Non ho sentito da parte di tutta la chiesa italiana, di tutti i fedeli cristiani, parole chiare e forti a difesa dei diritti e della dignità degli immigrati. Non possiamo dire mettiamo al centro della nostra pastorale la persona umana, gli ultimi e poi non spendere una parola per la persona del migrante. Non siamo credibili. Non ha senso.
"Ero forestiero e mi avete accolto" dice il Signore; tutti noi cristiani siamo obbligati a osservare quello che Gesù ha detto e la sicurezza non deve essere contro l'accoglienza del migrante, contro la dignità della persona. Papa Giovanni XXIII nel Maggio 1963 ha detto "Ora più che mai, certo più che nei secoli passati, siamo intesi a servire l'uomo perché tale e non solo i cattolici, a difendere anzitutto e dovunque i diritti della persona umana e non solo quelli della Chiesa Cattolica."

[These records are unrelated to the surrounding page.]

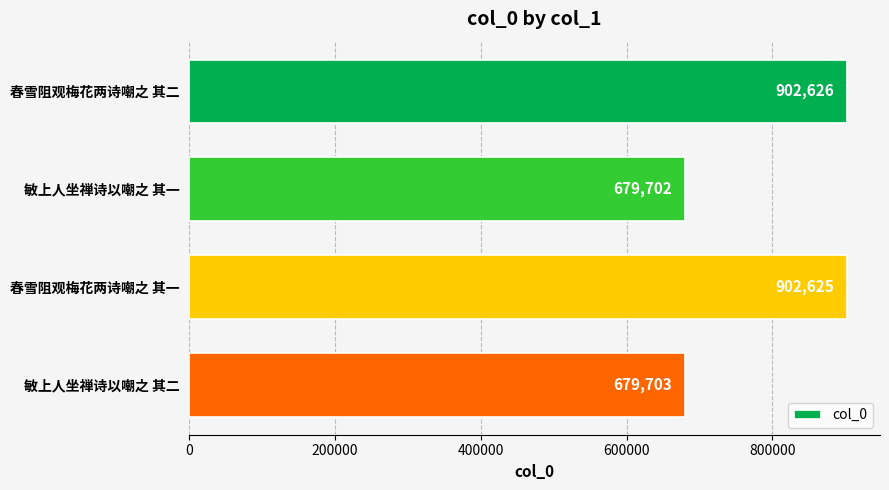

How many bars are there in total?

4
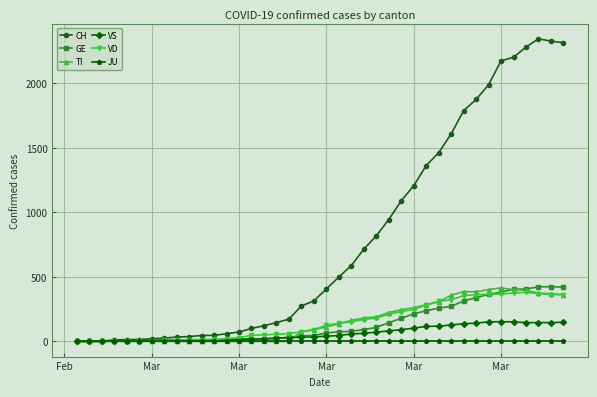

What is the maximum value for GE?

424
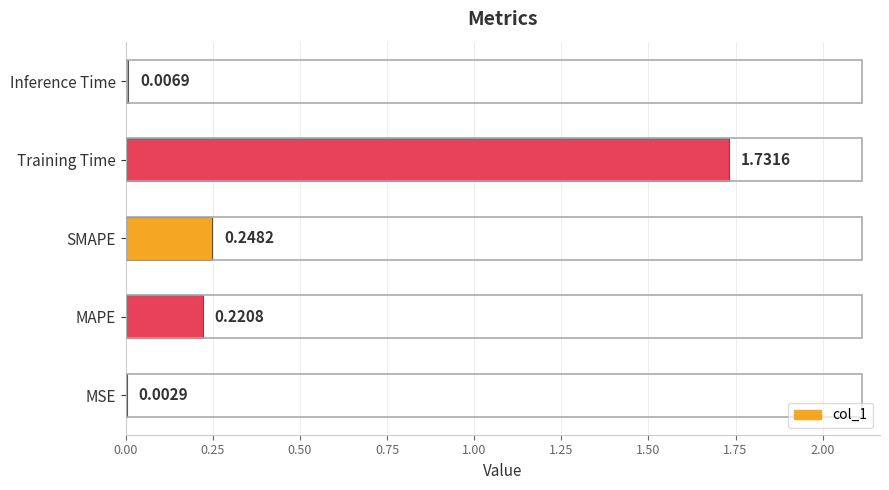

At which category does the chart reach its peak across all series?

Training Time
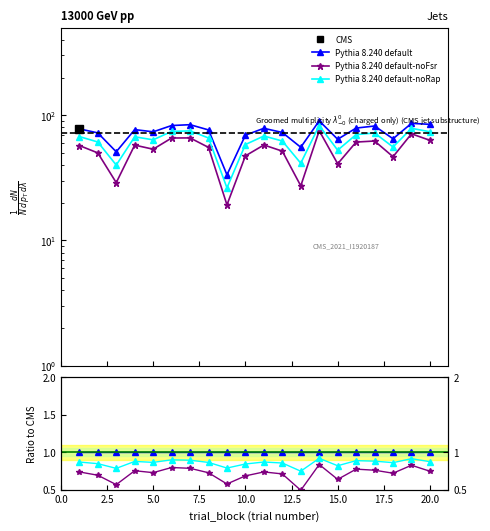

How many lines are shown in the chart?

3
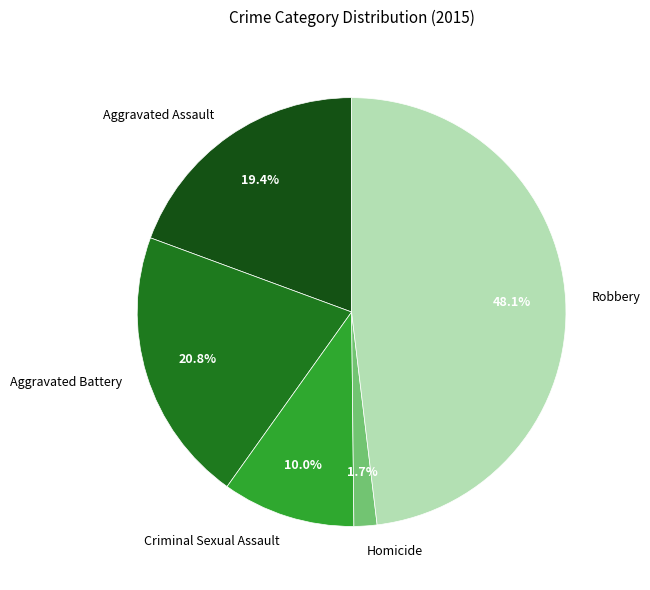

Between Aggravated Assault and Robbery, which is larger?

Robbery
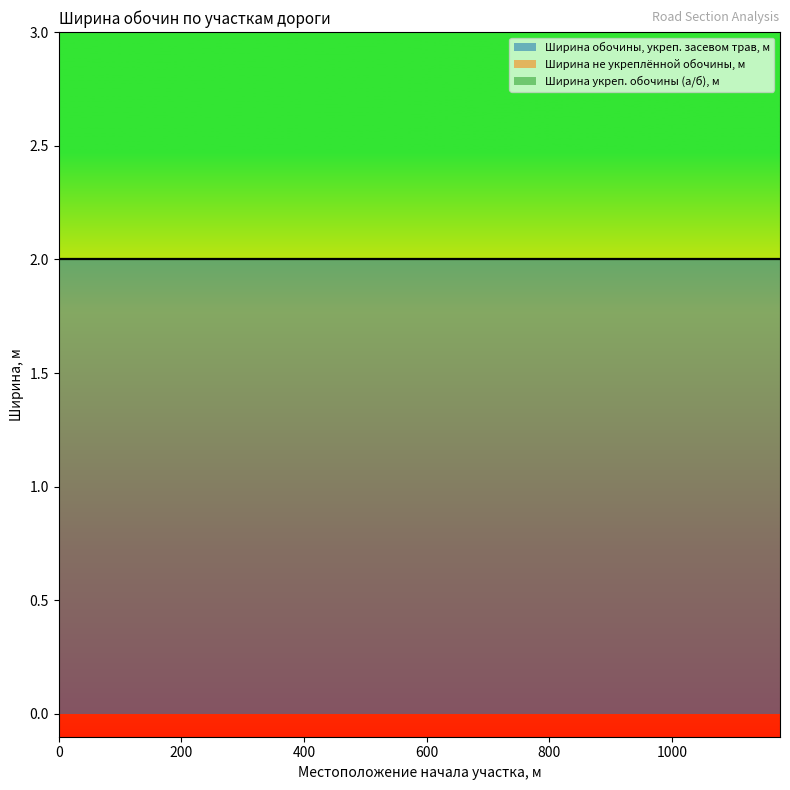

Is it true that Ширина обочины, укреп. засевом трав, м equals 3 at 868?

False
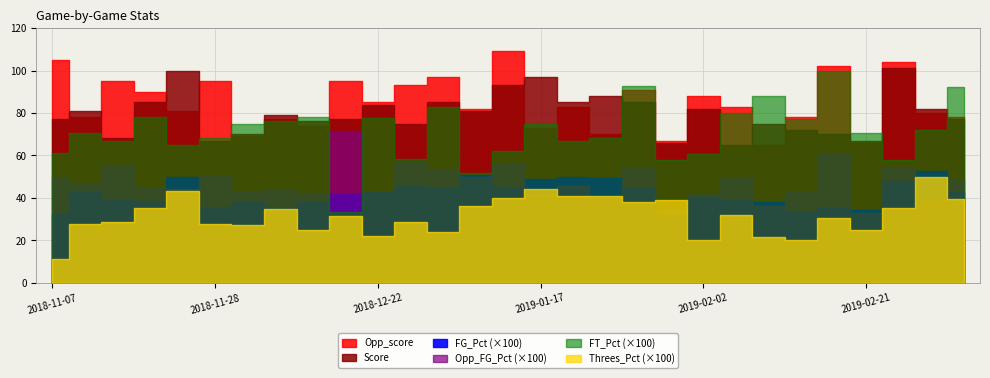

Is the value of FG_Pct at 2018-11-19 greater than the value of FT_Pct at 2019-02-28?

No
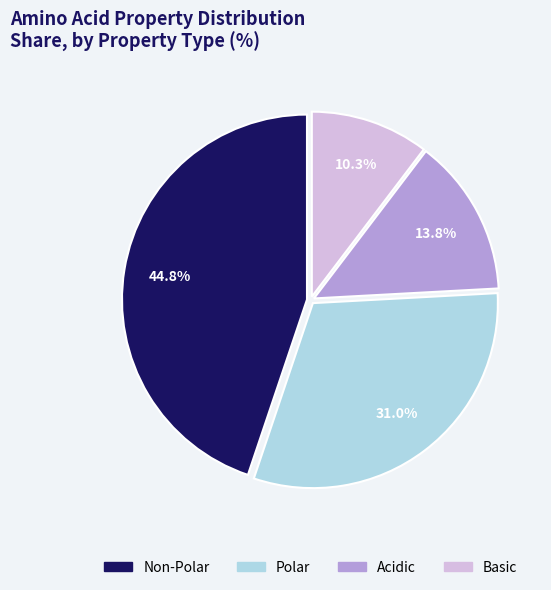

Is there a majority slice in this chart?

No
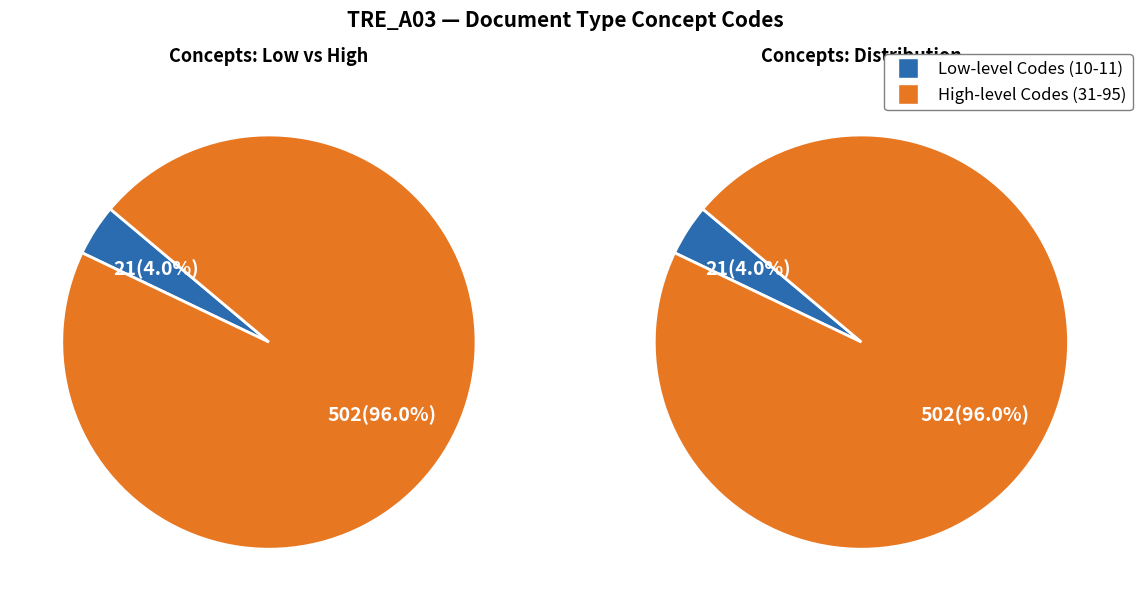

The Plan de soins, protocole de soins slice represents 1% of the pie. True or false?

False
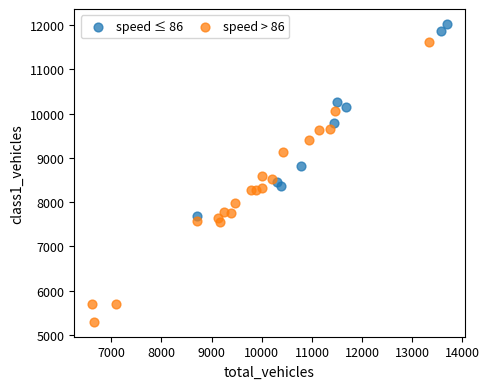

Which series reaches the minimum Y coordinate?

speed > 86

Non ho visto da parte dei cattolici che sono in parlamento il voto contrario a questa legge che, di fatto, viola diversi articoli della nostra Costituzione in modo particolare il 2°, il 3° e il 32° e diversi trattati internazionali come la Dichiarazione dei diritti dell'uomo e la Convenzione dei diritti dell‘infanzia. Si rischia, continuando su questo percorso, di consegnare una massa di non cittadini a organizzazioni criminali che si "occuperanno" del loro alloggio, dei loro risparmi, della loro salute, dei loro bambini, rendendo più fragile e insicuro il nostro paese. A guardare bene, il nostro paese sta diventando provinciale, chiuso in se stesso e a poco a poco ci isolerà dal resto del mondo e mentre il mondo è ormai multietnico, noi rifiutiamo gli stranieri che ci mettono a contatto con culture ed etnie diverse, dimenticando che il popolo italiano è un miscuglio di etnie e culture ed è, dalle sue origini, multietnico. Tutti noi, penso, dovremmo interrogarci sul nostro futuro, sul futuro dei nostri figli e della nostra società. Vogliamo una società aperta al dialogo, accogliente, senza pregiudizi, solidale, pacifica, rispettosa delle persone o una società, egoista, capace solo di difendere i propri privilegi, i propri averi e di alzare barriere tra sé e gli altri? A noi la scelta. Il futuro si costruisce nel presente con le scelte che siamo capaci di prendere e di attuare come persone, come cristiani e come società.